- [Problem description]:
Answer with a number only, stating how many lines of the records hold the word "pour".
◇ ◇ ◇ ◇ ◇ ◇ ◇
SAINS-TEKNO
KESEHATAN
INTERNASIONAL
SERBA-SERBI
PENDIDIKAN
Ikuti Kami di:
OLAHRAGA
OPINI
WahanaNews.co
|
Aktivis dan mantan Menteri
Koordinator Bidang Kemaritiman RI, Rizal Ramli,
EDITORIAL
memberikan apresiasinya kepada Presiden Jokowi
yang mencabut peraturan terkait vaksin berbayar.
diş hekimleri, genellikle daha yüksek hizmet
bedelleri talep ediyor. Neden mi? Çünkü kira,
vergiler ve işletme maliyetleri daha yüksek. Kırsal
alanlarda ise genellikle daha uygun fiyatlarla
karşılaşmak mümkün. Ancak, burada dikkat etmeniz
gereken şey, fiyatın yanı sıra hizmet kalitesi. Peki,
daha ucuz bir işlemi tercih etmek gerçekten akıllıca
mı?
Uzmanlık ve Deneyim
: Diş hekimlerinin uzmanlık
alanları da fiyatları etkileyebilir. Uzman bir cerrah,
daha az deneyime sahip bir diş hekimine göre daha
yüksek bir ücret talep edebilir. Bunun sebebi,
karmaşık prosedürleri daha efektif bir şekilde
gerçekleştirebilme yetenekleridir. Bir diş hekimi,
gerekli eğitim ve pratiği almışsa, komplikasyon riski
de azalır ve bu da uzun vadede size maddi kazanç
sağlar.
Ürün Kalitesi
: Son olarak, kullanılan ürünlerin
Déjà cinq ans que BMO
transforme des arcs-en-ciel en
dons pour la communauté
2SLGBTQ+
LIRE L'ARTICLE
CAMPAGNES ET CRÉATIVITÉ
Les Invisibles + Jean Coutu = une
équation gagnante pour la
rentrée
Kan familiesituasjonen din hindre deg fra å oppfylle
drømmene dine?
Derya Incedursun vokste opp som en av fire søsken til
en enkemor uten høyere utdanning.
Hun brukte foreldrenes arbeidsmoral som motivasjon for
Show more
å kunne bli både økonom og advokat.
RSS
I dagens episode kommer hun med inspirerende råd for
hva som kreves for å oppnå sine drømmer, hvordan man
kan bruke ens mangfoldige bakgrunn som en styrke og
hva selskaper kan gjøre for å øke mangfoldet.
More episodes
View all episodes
◇ ◇ ◇ ◇ ◇ ◇ ◇
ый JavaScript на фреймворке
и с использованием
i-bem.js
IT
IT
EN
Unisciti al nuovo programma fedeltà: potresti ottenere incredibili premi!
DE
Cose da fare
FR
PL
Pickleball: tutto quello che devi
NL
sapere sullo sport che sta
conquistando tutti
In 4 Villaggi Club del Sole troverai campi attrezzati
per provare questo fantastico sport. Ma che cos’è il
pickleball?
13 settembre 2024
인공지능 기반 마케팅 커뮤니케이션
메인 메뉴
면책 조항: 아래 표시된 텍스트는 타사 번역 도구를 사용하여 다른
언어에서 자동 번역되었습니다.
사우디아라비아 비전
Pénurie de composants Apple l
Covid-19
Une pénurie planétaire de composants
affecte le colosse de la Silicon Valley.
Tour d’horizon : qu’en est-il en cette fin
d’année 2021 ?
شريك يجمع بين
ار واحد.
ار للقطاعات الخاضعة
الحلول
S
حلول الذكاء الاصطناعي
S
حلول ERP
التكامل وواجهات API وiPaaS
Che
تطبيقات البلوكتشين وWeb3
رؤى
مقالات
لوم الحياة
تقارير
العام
◇ ◇ ◇ ◇ ◇ ◇ ◇
- [Response to the exercise]:
2